Redwire’s revenue was 58% higher than the first quarter of 2025, after it expanded with the June 2025 acquisition of uncrewed aerial systems company Edge Autonomy.
That deal grew its defense technology business while the company continues to gain new contracts for its space technology.
Cannito said Redwire’s contracted backlog of business at the end of the first quarter was $498.1 million, giving him confidence in its full-year revenue forecast of $450 million to $500 million, up from $335.4 million in 2025.
Redwire had a net loss of $76.5 million in the first quarter which included $42.5 million in equity-based compensation costs related to the Edge Autonomy deal.
However, Cannito expressed confidence in the company’s direction.
“We returned to strong growth in areas with better gross margins and therefore, we will continue to invest in our highest potential opportunities where we are well positioned with differentiated capabilities,” he said.

Treace Medical Concepts Inc. reported lower first-quarter revenue, but the Ponte Vedra-based company expects the introduction of new surgical products to treat bunions will increase sales.

“We’ve expanded our portfolio with multiple new procedure innovations, which we believe position us to address a broad spectrum of surgeon and patient preferences across all bunion classes,” CEO John Treace said in a May 8 conference call.
“We expect this breadth of offerings will support accelerated growth in procedure volume, increased wallet share and a meaningfully expanded serviceable market opportunity,” he said.
Treace Medical reported first-quarter revenue fell 10% to $47.2 million.
“We believe this trend will improve over time as we annualize the launch of the new products we launched in 2025, and we believe we’re well positioned to navigate these factors and drive long-term growth,” Treace said.
The company is projecting full-year revenue of $202 million to $212 million, compared with $212.7 million in 2025.
Treace Medical had a net loss of $18 million in the first quarter.

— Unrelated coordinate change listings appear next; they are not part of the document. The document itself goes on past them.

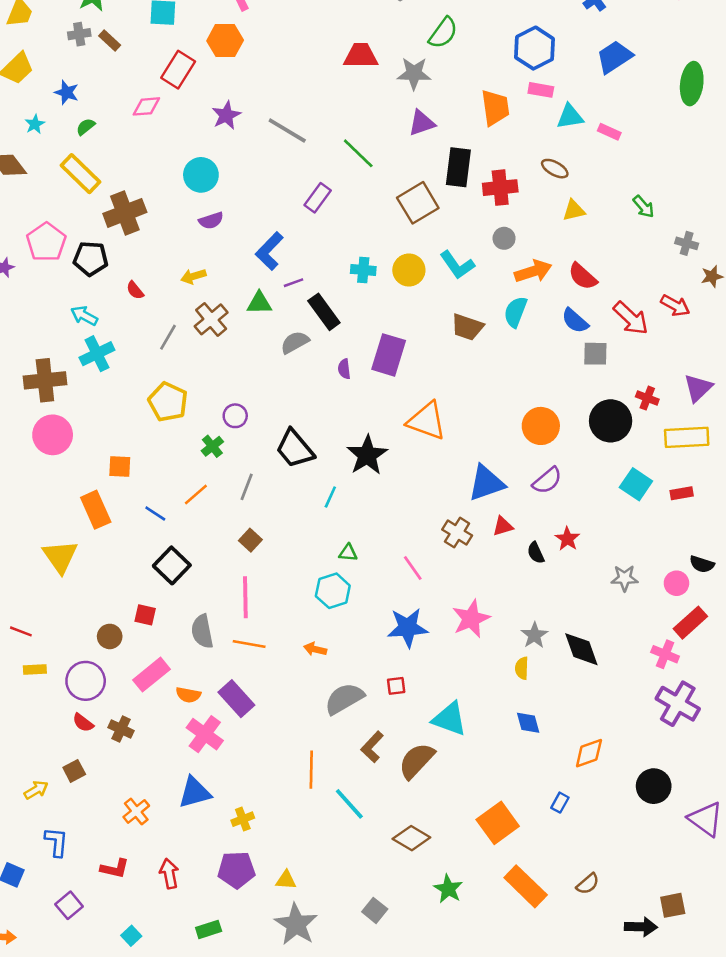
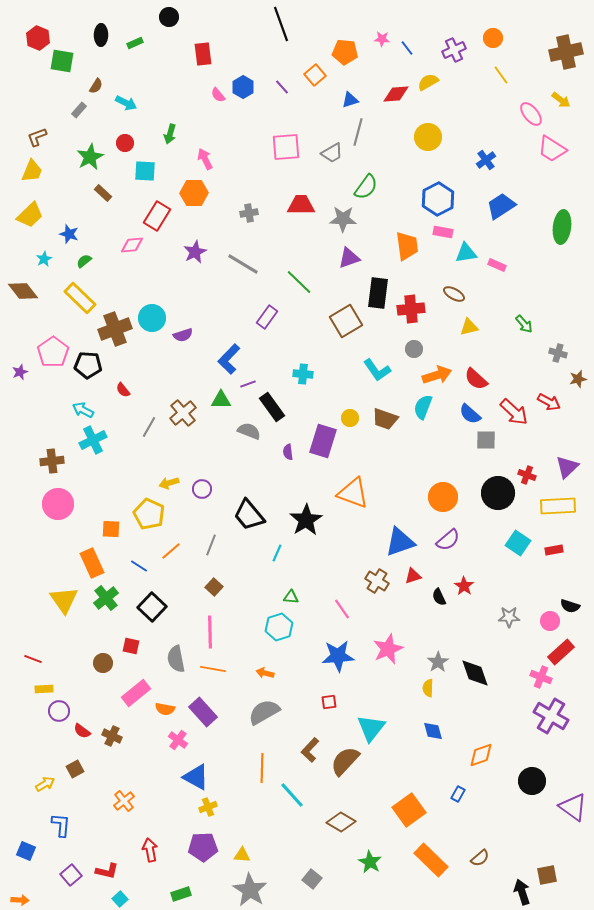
gray cross: (79, 34) -> (249, 213), moved
cyan circle: (201, 175) -> (152, 318), moved
yellow circle: (409, 270) -> (350, 418), moved, size x0.7
yellow arrow: (193, 276) -> (169, 483), moved
gray semicircle: (295, 342) -> (249, 431), turned 50
brown cross: (45, 380) -> (52, 461), size x0.7
yellow pentagon: (168, 402) -> (149, 514), moved
green cross: (212, 446) -> (106, 598), moved, size x1.4
purple circle: (86, 681) -> (59, 711), moved, size x0.7
gray semicircle: (344, 699) -> (264, 712), moved
cyan triangle: (449, 719) -> (371, 728), turned 48
pink cross: (205, 734) -> (178, 740), size x0.7
blue triangle: (195, 792) -> (196, 777), moved, turned 44
red L-shape: (115, 869) -> (107, 871), moved
black arrow: (641, 927) -> (522, 892), turned -110

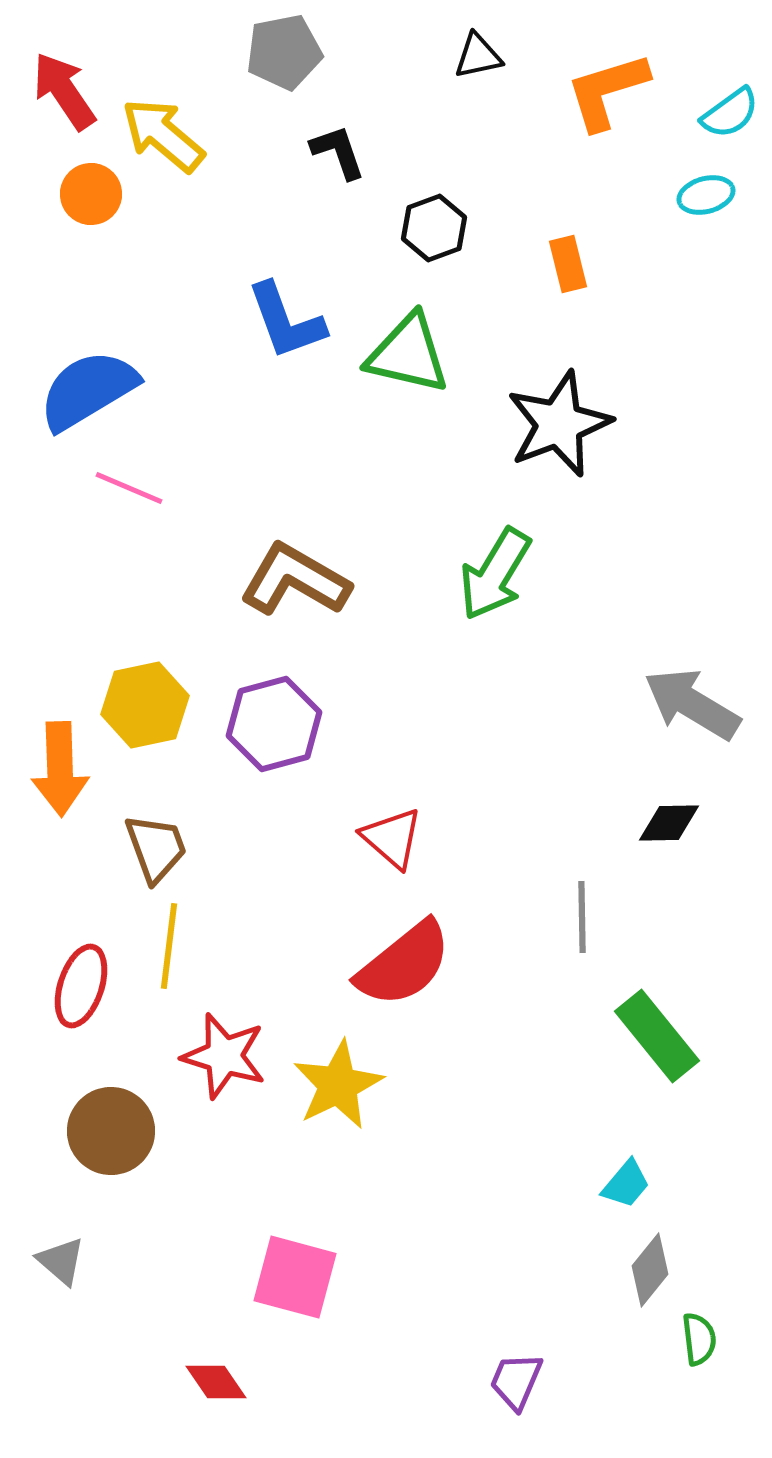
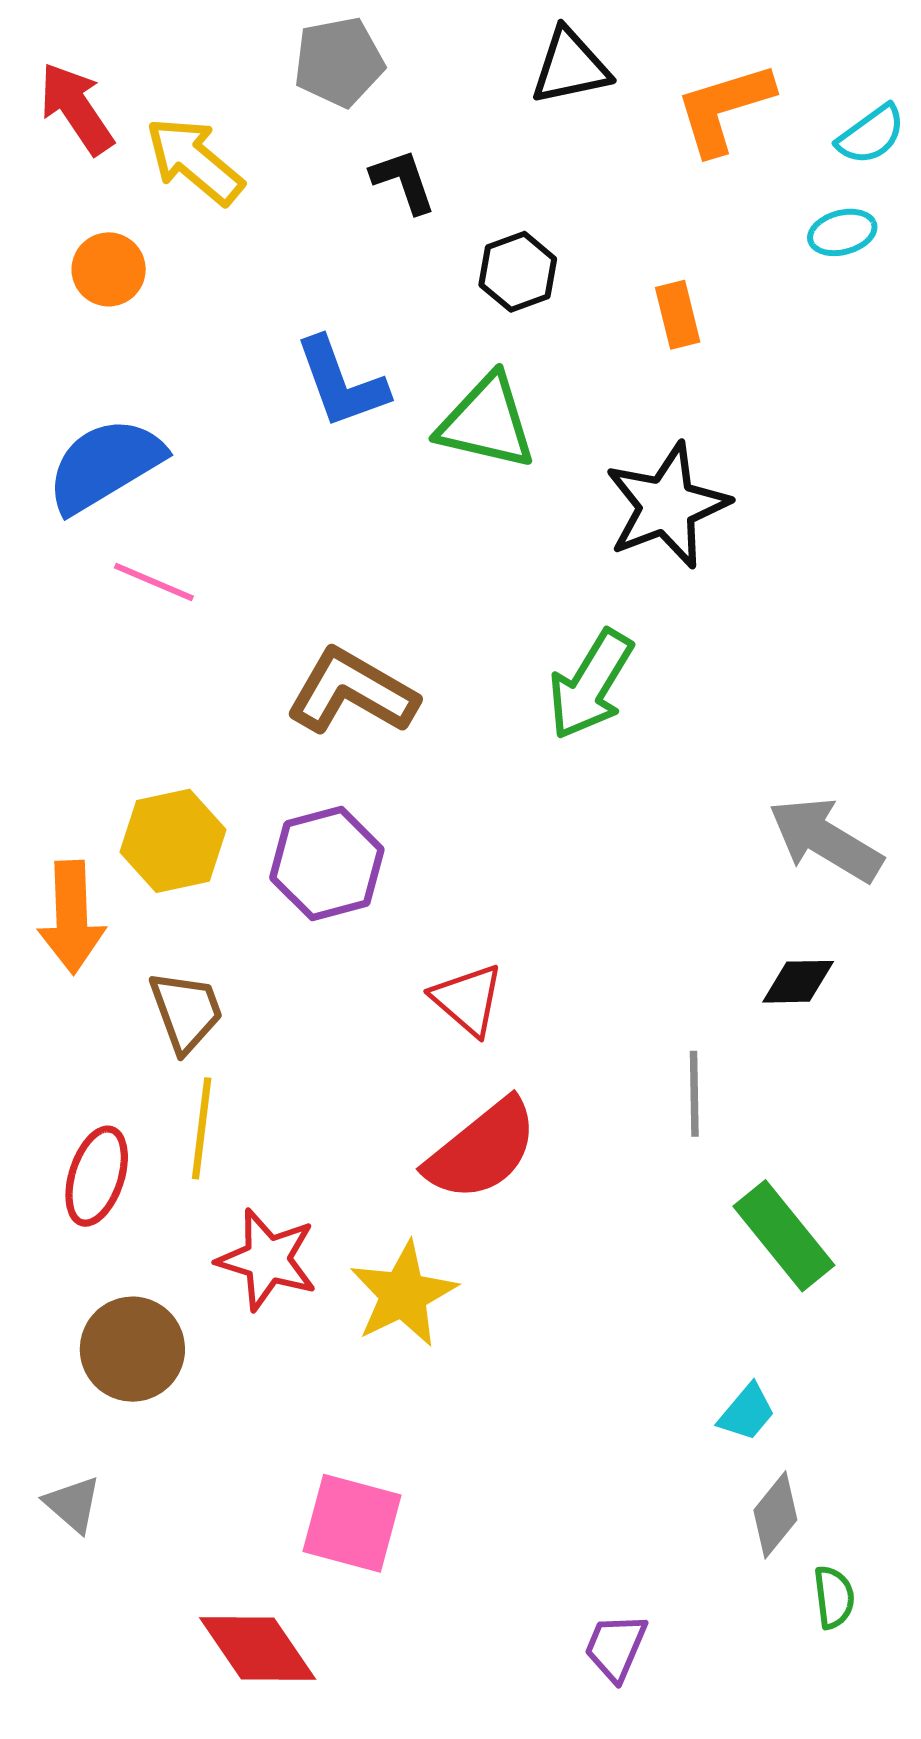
black triangle: (478, 56) -> (570, 67), size x1.4
orange circle: (91, 194) -> (109, 269), moved
red diamond: (216, 1382) -> (258, 1649), size x1.6

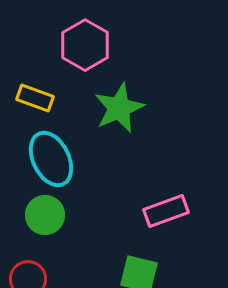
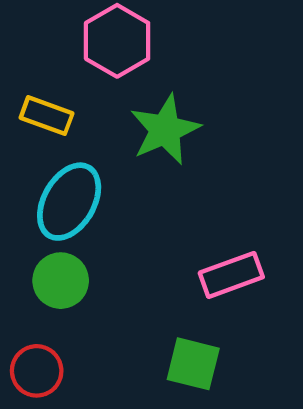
cyan ellipse: (51, 159) -> (69, 202), turned 56

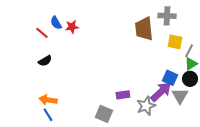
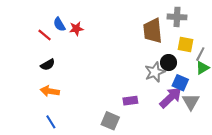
black circle: (190, 79) -> (169, 63), moved
orange arrow: (48, 100) -> (50, 91), moved
gray star: (146, 106) -> (155, 72), moved

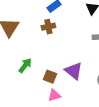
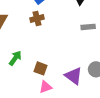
purple triangle: (74, 71) -> (74, 76), moved

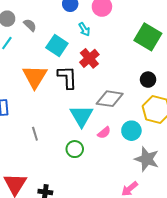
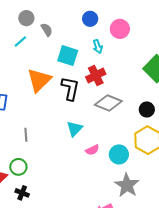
cyan square: (57, 46) -> (68, 56), turned -30
gray diamond: (110, 99) -> (108, 103), moved
cyan triangle: (81, 116) -> (75, 129), size x0.7
green circle: (75, 149) -> (18, 167), moved

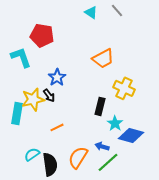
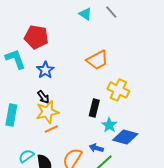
blue star: (57, 77) -> (45, 70), moved
yellow star: (33, 99) -> (47, 112), moved

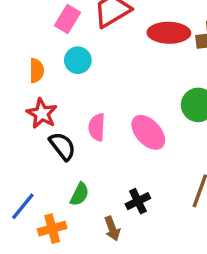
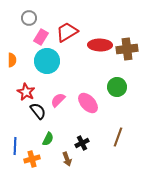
cyan circle: (78, 60) -> (47, 61), size x1.6
orange semicircle: (37, 71) -> (12, 60), moved
pink semicircle: (97, 127) -> (58, 100), turned 42
blue line: (23, 206) -> (15, 146), turned -36

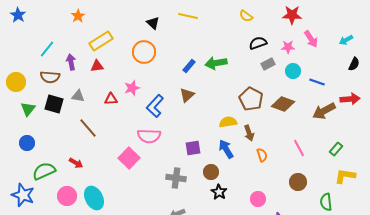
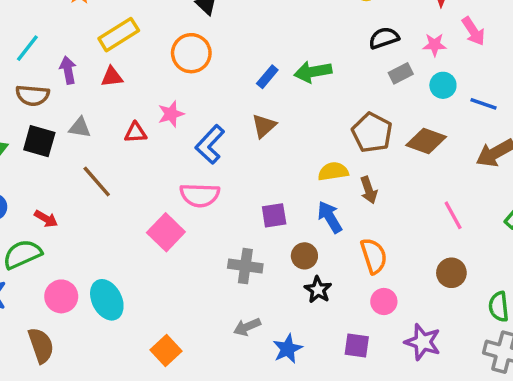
orange semicircle: (262, 155) -> (374, 256), moved, size x1.5
red arrow: (76, 163) -> (46, 219), moved

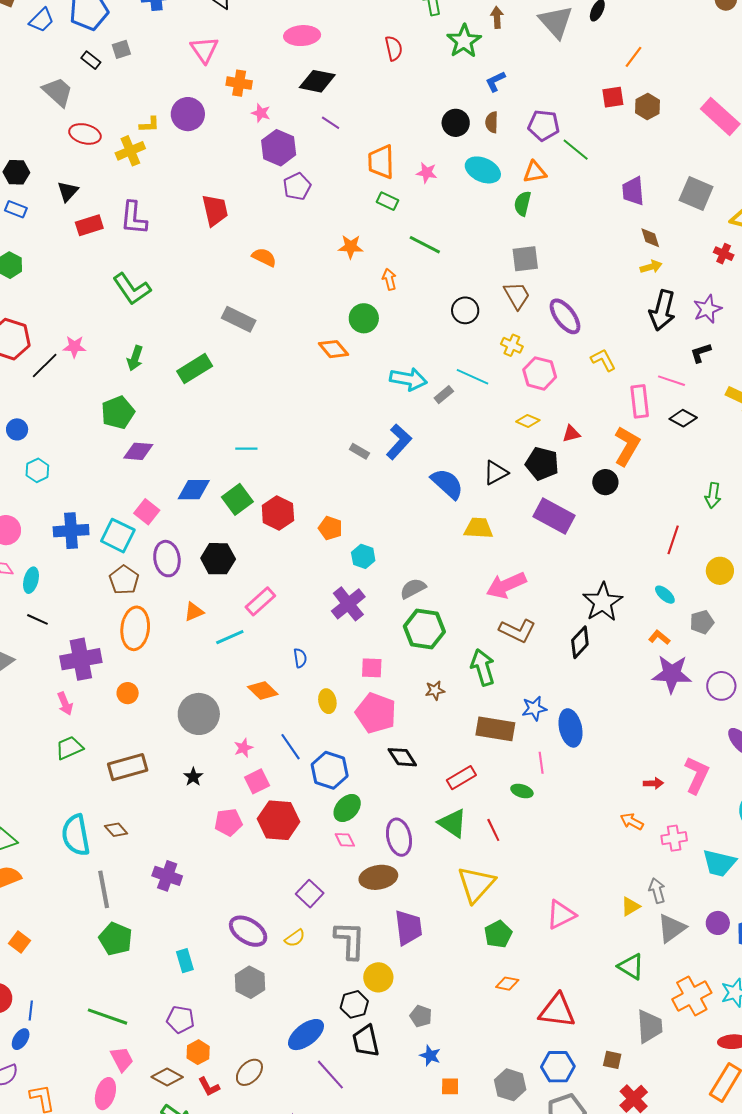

Proficient Auto Logistics Inc. reported lower first-quarter revenue, as weakness in the automobile sales market affected results.
Jacksonville-based Proficient, which transports vehicles from manufacturers to dealers, reported revenue fell 1.6% to $93.7 million and the company had a net loss of $6.5 million, or 23 cents a share.
“We’re clearly not satisfied with the outcome, and our focus remains on execution and resilience in challenging market conditions,” CEO Rick O’Dell said in a May 7 conference call, according to a company transcript.
“Looking to the second quarter, recent trends indicate more stable volume levels, supported by seasonal strengthening, improved weather, dealer inventory and strong tax refunds,” he said.

Firehouse Subs increased first-quarter sales by 7.2% to $347 million due to new restaurant openings, according to parent company Restaurant Brands International Inc.
However, sales at restaurants open for more than one year fell 0.5%.
Jacksonville-based Firehouse added 109 restaurants since the first quarter of 2025, bringing the chain to 1,461 locations as of March 31, 2026.
Firehouse’s adjusted operating income grew by $3 million in the quarter to $14 million.
Miami-based RBI, which also operates the Burger King, Popeyes and Tim Hortons restaurant chains, said its systemwide sales rose 6.2% to $11.6 billion.
Adjusted earnings rose by 11 cents a share to 86 cents.

Jacksonville-based ParkerVision Inc. reported a first-quarter net loss of $1.6 million, or 1 cent per share.
The developer of wireless technology has no products on the market and reported no revenue in the quarter.
ParkerVision is focused on several patent infringement lawsuits against major telecommunications manufacturers alleging they are illegally using the company’s technology.